TEXT PASSAGE:
So expect a lot of butchery from pulpits this month, Lutheran ones included. It happens like clockwork every three years when we reach the end of the lectionary’s Matthean cycle. Butchery is a preacher so mangling the word of Christ that they fail to pump good news into the ears and hearts of the people they’re talking to and leave them squirming instead. That’s all too easy to do when you’re grappling with passages that end with shut doors and outer darkness and the weeping and gnashing of teeth, and “whatever you did (or didn’t do) to the least of these…you did (or didn’t) to me.”
With this in mind we treat you today to a rerun of a Thursday Theology post that first appeared at the end of November 2014. Regrettably, it came out too late to mitigate the messes that were surely made of Matthew that year too. We hope it will help, if only a wee bit, to stave off the damage in 2020.
Remember that we call it the Gospel according to St. Matthew. It really is. Read on.
Peace and Joy,
The Crossings Community

“Sheep? Goat? Try ‘Member of the Family.’” The Real Surprise of Matthew 25.

By Jerome Burce

With time a-wasting I’m going to condense an imagined longer, better-written piece into a page or two of loosely linked thoughts, thrown together as preparation for the hearing that all of us will be doing this Sunday if we show up in a church that follows the Revised Common Lectionary. The dominant text will be the third and final image in Matthew 25, of the Son of Man come in judgment to separate the sheep from the goats.

SOURCE MATERIAL:
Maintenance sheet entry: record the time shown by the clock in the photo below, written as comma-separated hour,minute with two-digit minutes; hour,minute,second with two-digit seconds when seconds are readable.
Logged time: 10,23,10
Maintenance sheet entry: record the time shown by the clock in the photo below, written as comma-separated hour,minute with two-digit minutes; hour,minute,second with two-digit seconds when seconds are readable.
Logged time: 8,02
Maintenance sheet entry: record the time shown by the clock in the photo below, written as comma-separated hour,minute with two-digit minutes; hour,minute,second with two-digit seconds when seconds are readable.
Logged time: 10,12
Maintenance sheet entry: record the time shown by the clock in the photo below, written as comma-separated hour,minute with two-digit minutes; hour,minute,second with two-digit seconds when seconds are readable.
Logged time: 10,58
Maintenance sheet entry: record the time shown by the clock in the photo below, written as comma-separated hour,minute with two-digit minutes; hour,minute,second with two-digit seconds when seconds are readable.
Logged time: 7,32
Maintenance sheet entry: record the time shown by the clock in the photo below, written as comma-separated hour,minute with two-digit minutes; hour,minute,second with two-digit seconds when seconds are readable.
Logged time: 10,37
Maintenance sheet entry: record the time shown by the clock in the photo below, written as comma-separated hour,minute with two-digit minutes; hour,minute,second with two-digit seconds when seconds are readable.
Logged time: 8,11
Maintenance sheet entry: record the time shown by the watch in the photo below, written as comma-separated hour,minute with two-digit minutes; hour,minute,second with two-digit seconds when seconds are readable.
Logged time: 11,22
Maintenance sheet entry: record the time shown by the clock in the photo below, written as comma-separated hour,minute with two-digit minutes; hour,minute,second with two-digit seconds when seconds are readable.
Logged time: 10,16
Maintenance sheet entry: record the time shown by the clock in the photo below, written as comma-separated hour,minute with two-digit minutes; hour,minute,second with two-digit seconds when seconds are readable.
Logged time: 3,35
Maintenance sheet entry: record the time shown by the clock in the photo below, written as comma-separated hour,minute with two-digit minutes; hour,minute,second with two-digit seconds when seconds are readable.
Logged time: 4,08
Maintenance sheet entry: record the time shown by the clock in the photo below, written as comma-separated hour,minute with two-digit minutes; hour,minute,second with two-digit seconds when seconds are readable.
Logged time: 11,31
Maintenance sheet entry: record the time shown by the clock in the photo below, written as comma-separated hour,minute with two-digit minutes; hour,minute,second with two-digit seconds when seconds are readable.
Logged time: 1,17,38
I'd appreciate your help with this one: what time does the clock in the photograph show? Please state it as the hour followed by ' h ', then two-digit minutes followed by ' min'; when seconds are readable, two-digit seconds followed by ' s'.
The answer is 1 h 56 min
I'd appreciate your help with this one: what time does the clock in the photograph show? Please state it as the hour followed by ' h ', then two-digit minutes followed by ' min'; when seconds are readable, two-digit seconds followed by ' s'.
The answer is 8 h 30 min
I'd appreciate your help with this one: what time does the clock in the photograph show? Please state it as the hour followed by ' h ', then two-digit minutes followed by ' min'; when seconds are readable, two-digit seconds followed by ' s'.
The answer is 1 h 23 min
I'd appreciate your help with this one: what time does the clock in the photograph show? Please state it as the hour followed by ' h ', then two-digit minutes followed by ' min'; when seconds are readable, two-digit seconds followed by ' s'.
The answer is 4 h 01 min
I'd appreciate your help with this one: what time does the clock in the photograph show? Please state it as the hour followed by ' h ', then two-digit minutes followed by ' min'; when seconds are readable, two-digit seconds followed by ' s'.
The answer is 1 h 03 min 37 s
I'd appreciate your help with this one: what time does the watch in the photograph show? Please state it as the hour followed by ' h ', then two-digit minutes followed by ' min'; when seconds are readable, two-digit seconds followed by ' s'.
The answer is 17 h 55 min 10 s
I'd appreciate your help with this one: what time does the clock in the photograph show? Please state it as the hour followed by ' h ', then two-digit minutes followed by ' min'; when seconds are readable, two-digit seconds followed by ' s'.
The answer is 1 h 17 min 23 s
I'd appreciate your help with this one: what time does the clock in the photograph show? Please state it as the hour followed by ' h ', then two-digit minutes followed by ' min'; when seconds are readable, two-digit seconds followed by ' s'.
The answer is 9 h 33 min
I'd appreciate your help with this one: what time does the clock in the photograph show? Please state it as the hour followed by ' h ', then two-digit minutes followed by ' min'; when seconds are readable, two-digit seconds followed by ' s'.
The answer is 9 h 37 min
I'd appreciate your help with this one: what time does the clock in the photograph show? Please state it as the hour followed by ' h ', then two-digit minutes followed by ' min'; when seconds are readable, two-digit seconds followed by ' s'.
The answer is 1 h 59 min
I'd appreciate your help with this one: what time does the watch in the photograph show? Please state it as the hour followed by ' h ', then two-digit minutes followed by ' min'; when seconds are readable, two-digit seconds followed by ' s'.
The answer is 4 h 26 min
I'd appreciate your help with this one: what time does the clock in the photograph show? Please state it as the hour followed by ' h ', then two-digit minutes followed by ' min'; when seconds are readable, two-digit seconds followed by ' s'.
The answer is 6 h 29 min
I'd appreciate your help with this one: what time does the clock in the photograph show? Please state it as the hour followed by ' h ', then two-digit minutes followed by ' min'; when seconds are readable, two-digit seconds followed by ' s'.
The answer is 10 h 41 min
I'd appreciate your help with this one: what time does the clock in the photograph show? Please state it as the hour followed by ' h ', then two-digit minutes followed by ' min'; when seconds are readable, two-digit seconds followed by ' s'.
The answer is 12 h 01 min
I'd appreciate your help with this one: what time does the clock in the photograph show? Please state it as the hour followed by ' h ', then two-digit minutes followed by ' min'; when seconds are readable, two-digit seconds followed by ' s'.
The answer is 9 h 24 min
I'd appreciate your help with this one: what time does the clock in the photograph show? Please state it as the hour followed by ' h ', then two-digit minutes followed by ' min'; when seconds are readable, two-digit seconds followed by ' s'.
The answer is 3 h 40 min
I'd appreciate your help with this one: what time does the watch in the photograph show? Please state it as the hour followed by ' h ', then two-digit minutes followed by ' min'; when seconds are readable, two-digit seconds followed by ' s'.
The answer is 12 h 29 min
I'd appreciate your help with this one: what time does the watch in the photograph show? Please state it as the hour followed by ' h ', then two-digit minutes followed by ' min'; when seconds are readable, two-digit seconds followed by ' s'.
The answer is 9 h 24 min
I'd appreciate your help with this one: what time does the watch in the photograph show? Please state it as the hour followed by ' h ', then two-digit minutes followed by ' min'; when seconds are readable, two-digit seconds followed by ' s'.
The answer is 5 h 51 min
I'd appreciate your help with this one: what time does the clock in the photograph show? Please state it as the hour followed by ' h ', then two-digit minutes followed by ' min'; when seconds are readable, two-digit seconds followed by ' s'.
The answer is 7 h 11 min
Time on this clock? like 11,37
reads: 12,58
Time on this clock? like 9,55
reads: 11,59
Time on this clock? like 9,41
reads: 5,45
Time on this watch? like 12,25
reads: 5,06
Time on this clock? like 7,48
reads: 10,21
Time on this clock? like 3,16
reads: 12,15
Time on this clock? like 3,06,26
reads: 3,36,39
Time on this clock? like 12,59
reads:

WORK TO COMPLETE:
- 1) Transcribe everything in the passage on Matthew 25 from "With time a-wasting" down to "from the goats.".
- 2) Report how many lines of the entries contain the string "like", giving only the number.

SOLUTIONS TO THE TASKS:
- 1)
With time a-wasting I’m going to condense an imagined longer, better-written piece into a page or two of loosely linked thoughts, thrown together as preparation for the hearing that all of us will be doing this Sunday if we show up in a church that follows the Revised Common Lectionary. The dominant text will be the third and final image in Matthew 25, of the Son of Man come in judgment to separate the sheep from the goats.

- 2) 8